Voix sur IP : les opérateurs alternatifs veulent une régulation a priori

Mobilité

L’Afors Télécom craint que France Télécom ne profite de l’absence de régulation a priori pour s’imposer sur le marché de la voix sur IP.

L’Afors Télécom “regrette vivement” la décision de la Commission européenne qui vient d’approuver la politique de contrôle du marché de la téléphonie sur IP en haut débit préconisée par l’Autorité de régulation des communications électroniques et des postes (Arcep, voir brèves du 15 septembre 2005). Le Régulateur s’était notamment adressé aux instances bruxelloises afin qu’elles valident, ou non, son intention de ne pas réguler a priori le marché de la voix sur Internet.

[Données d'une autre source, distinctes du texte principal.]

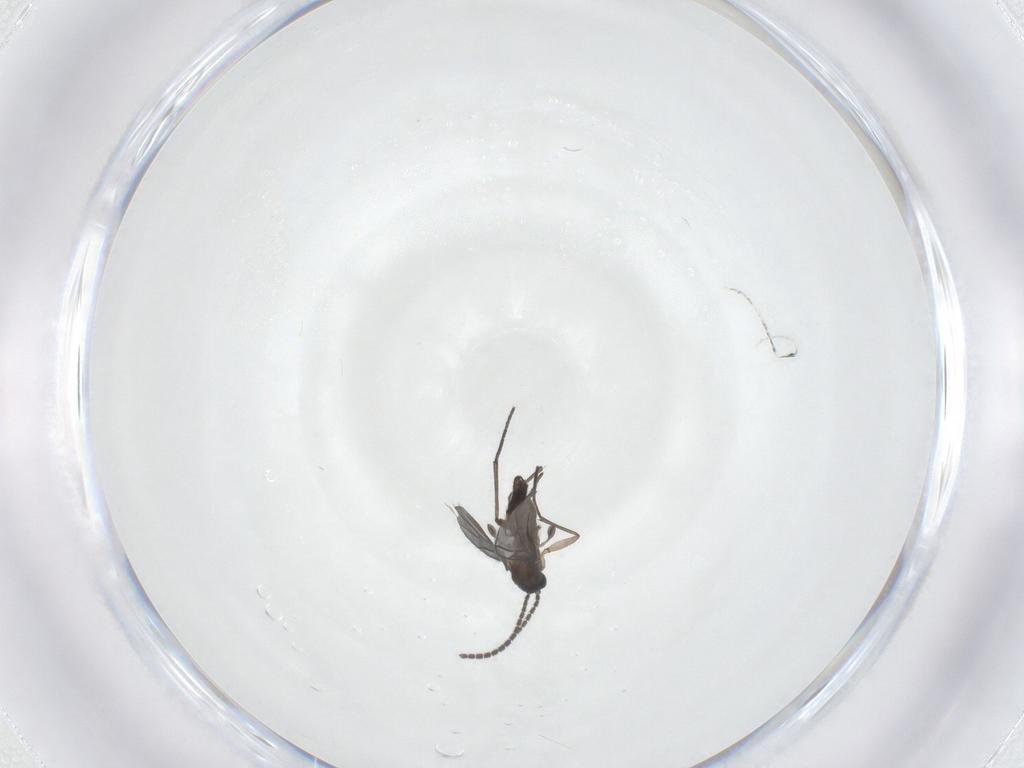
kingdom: Animalia
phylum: Arthropoda
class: Insecta
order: Diptera
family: Sciaridae
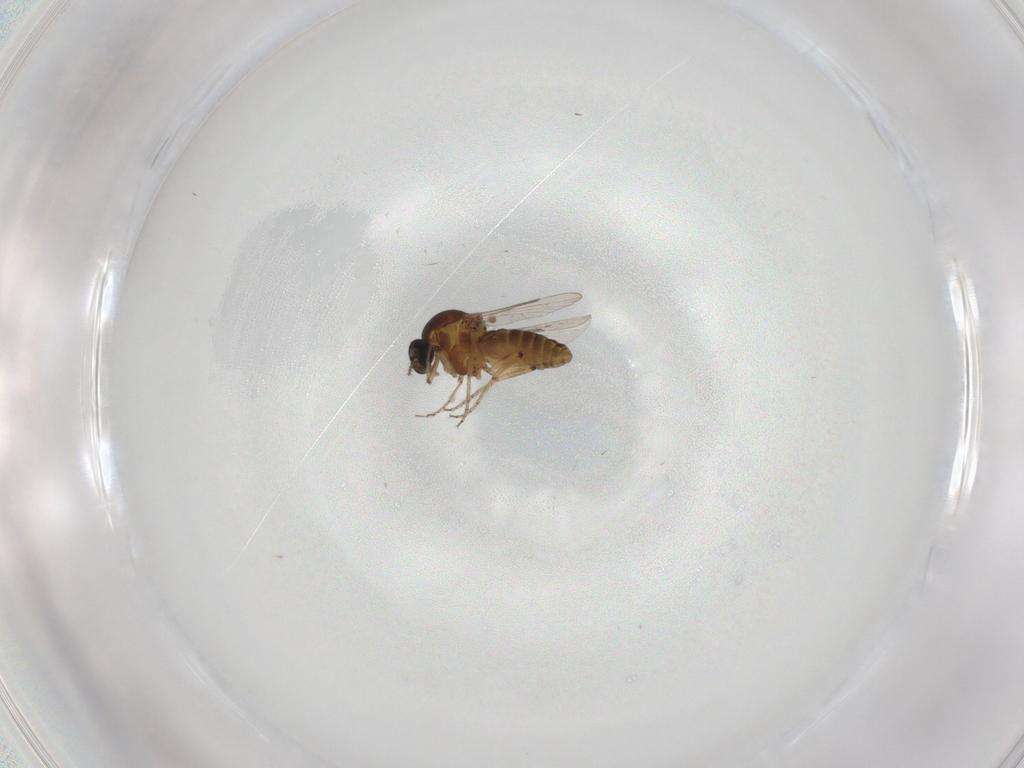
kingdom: Animalia
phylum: Arthropoda
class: Insecta
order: Diptera
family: Ceratopogonidae
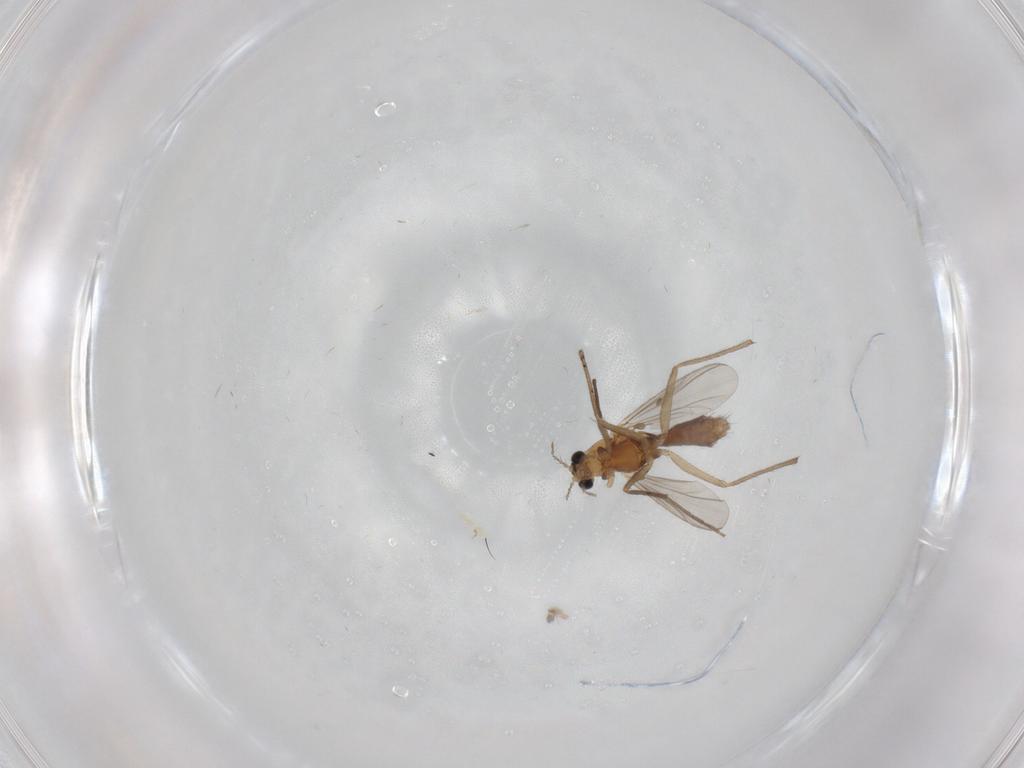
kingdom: Animalia
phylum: Arthropoda
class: Insecta
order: Diptera
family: Chironomidae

Une décision qui “fait courir un risque important à la concurrence sur le marché français du service téléphonique, au détriment des consommateurs”, selon l’association des opérateurs alternatifs qui rappelle que “l’Arcep et la Commission reconnaissent que les services de ‘voix sur large bande’ sont substituables au service téléphonique classique, puisque les prestations offertes sont totalement indiscernables du point de vue du consommateur”. Autrement dit, pourquoi ne pas réguler un marché qui, pour l’utilisateur final, est identique à celui de la téléphonie classique (RTC) en termes de services.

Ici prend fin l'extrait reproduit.